Figure 7. AZA treatment maintains graft-vs.-leukemia effect. NSG mice were transplanted with 2 × 107 human PBMC together or not with 3 × 106 THP-1-luc cells. Mice were either treated or not with AZA 5 mg/kg and survival (A) and bioluminescence (B) were monitored. Actual images of one representative mouse from each group are shown with Y-axis indicating photon flux (photons/sec) measured from the ventral view with a region of interest drawn over the entire body of each mouse. Right panels show the comparison of bioluminescence between groups. Data show median values of 6–7 mice/condition with interquartile range (*p < 0.05, **p < 0.005, ***p < 0.0005).
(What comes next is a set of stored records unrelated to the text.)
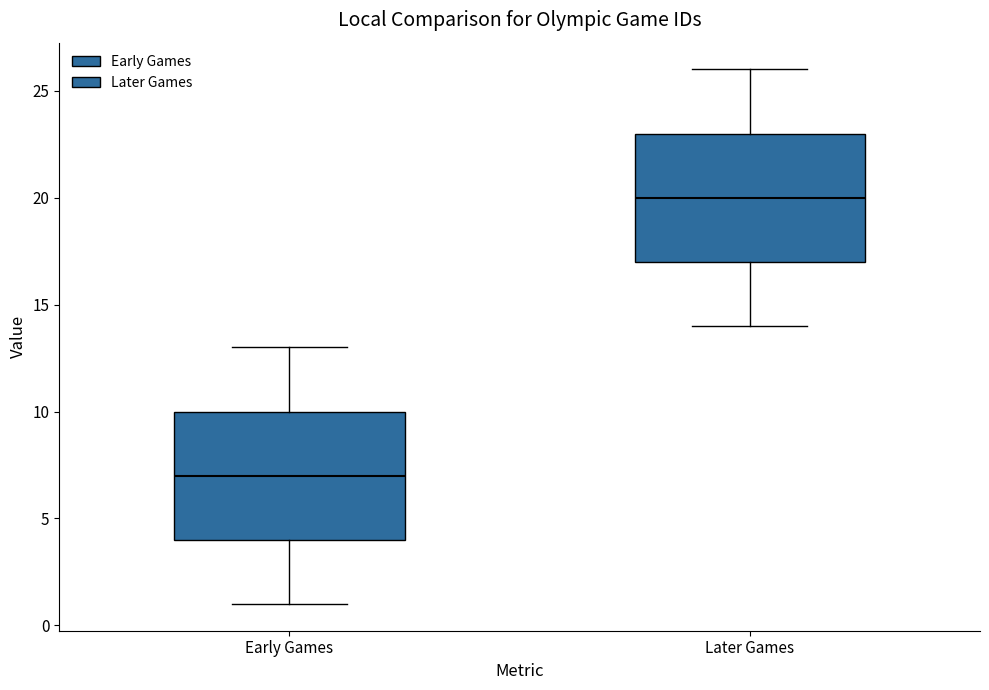

Which box has the lowest median line?

Early Games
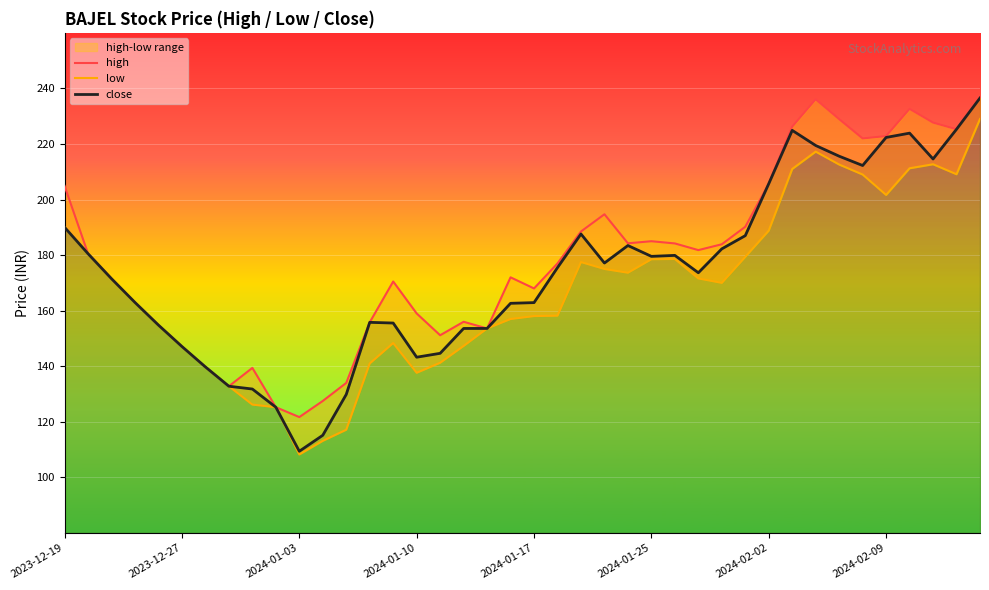

Is it true that close equals 212.1 at 2024-01-17?

False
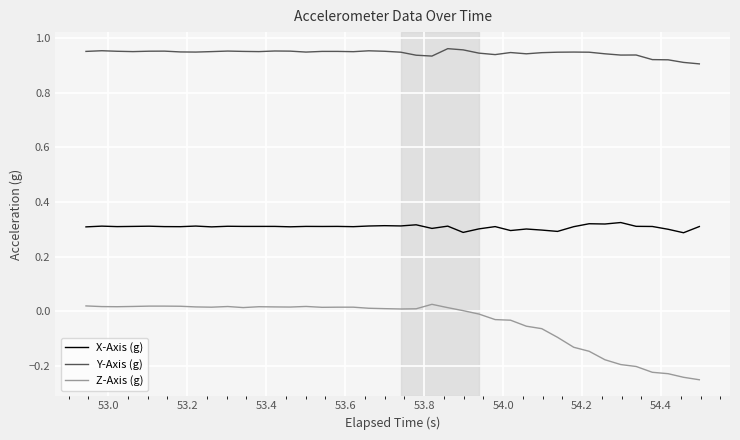

At how many categories does at least one series exceed 0?

40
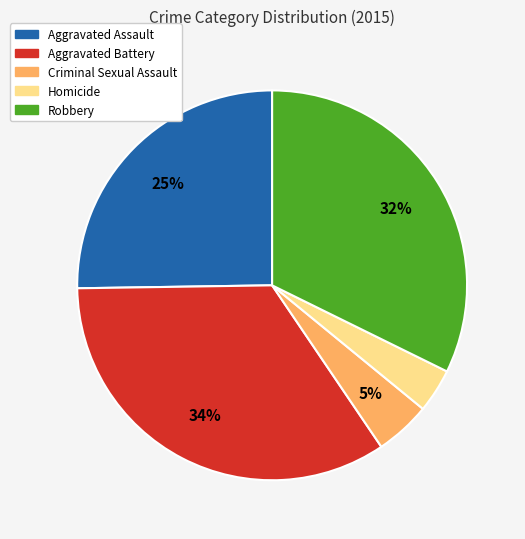

What is the ratio of the value at Robbery to the value at Aggravated Assault?

1.3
Figure 8. AZA treatment maintains graft-vs.-leukemia effect in NSG-HLA-A2/HHD mice. (A, B) NSG-HLA-A2/HHD mice were transplanted with 2 × 107 human PBMC i.v. and were treated or not with AZA subcutaneously every 48 h at doses of 5 mg/kg starting on day +1 until day +21. Survival (A) and xGVHD scores (B) were monitored (n = 5–6 / condition). (C, D) NSG-HLA-A2/HHD mice were transplanted with 3 × 106 THP-1-luc cells together or not with 2 × 107 human PBMC. Mice were either treated or not with AZA 5 mg/kg and survival (C) and bioluminescence (D) were monitored. Actual images of one representative mouse from each group are shown with Y-axis indicating photon flux (photons/sec) measured from the ventral view with a region of interest drawn over the entire body of each mouse. Right panels show the comparison of bioluminescence between groups. Data show median values with interquartile range (*p < 0.05, **p < 0.005, ***p < 0.0005).